Seminar

Mineral records of atmospheric-oceanic environments and biological processes in Archean to Paleoproterozoic banded iron formations

  • Date

    February 25,2016

  • Time

    12:45PM

  • Venue

    JL104

  • Speaker

    Ms. Si Sun Department of Earth Sciences, HKU

Earth’s atmospheric oxygen was dramatically increased during 2.45 to 2.32 billion years ago. This is termed as great oxidation event(GOE). It is a collective result of early Earth’s biospheric and geospheric evolution. The redox states and biological environments of the late Archean to Paleoproterozoic oceans have still not yet been fully understood. As the main sedimentary rock majorly deposited between 3.8-1.8 Ga, banded iron formations may archive clues on Earth’s early biosphere and surface environments. Currently, microfossils, molecular fossils, elemental and isotopic geochemistry have been extensively used to reconstruct the surface environments and biospheric evolution on early Earth. However, mineralogical approaches are rarely reported. This thesis mainly focuses on high-resolution petrographic and mineralogical investigations on minerals from BIFs aged from >3.76 Ga to 2.2 Ga. With the combination of geochemical and synchrotron-base X-ray absorption fine structure and micro-X-ray fluorescence spectroscopy, the evolutionary histories of the minerals and material sources of the BIFs, the redox states of the atmosphere-ocean system and the microbial phosphatization in Archean to Paleoproterozoic are studied.
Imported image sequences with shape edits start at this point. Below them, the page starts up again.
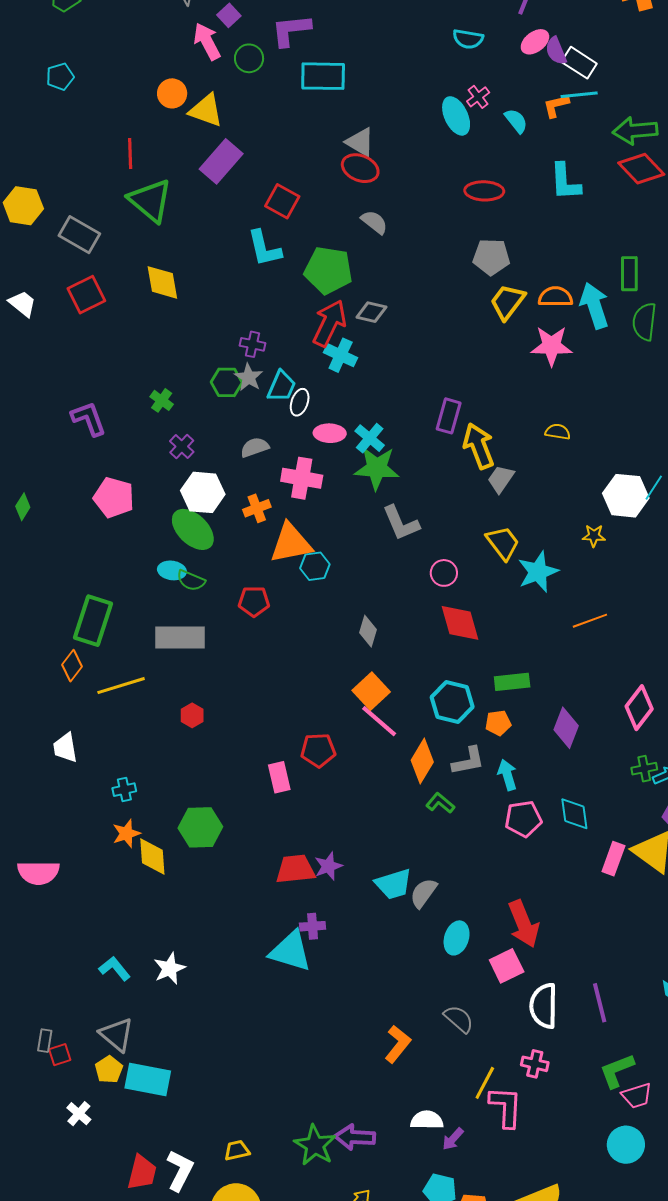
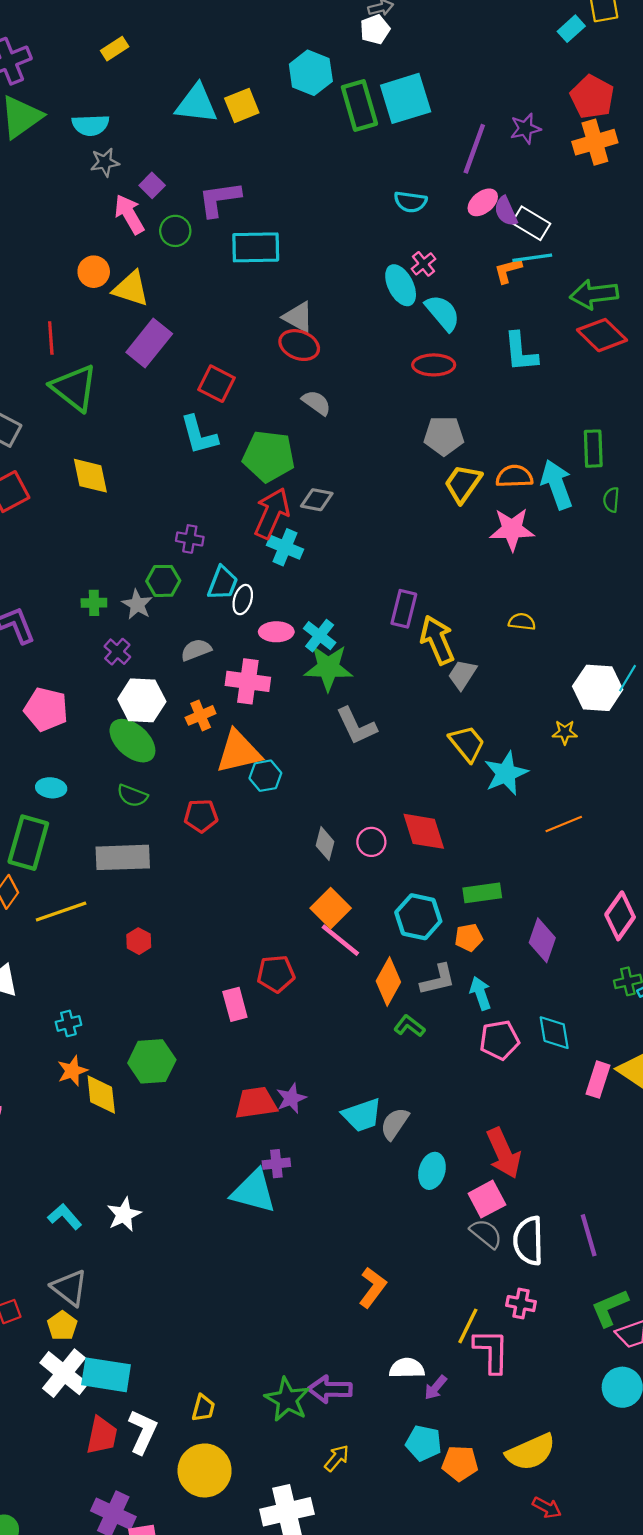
cyan semicircle: (516, 121) -> (443, 313), moved, size x1.4
green semicircle: (644, 322) -> (611, 500), size x0.6
gray star: (249, 377) -> (137, 605), moved
green cross: (162, 400) -> (94, 603), turned -35
cyan ellipse: (172, 570) -> (51, 788), moved
pink circle: (444, 573) -> (371, 842), moved
gray semicircle: (459, 1019) -> (486, 1234), moved
cyan rectangle: (148, 1079) -> (106, 1375), moved
white cross: (79, 1114) -> (64, 1373), moved, size x1.8
yellow trapezoid: (237, 1150) -> (203, 1408), turned 120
The results reveal that magnetite, hematite, carbonates and silicates could be mutually transformed to each other in post-depositional stages. Large euhedral magnetite crystals with clean and homogeneous interiors, submicrometer-sized euhedral hematite crystals in chert matrix and 3-5 nm hematite particle aggregated in iron-rich bands unlikely suffered external alterations, thus may reflect the primary environments when the BIF deposited. The latter two indicate the already existence of photosynthetic iron oxidization in late Archean to Paleoproterozoic seawaters. The Si and Fe in the BIFs were mainly sourced from seawaters and hydrothermal fluids respectively. The atmosphere-ocean system during 2.78 to 2.46 Ga was generally reduced with very weak oxidative weathering, though oxygen “oasis” might exist. By 2.2 Ga, the atmosphere-ocean system was more oxidized with much more intensive oxidative weathering.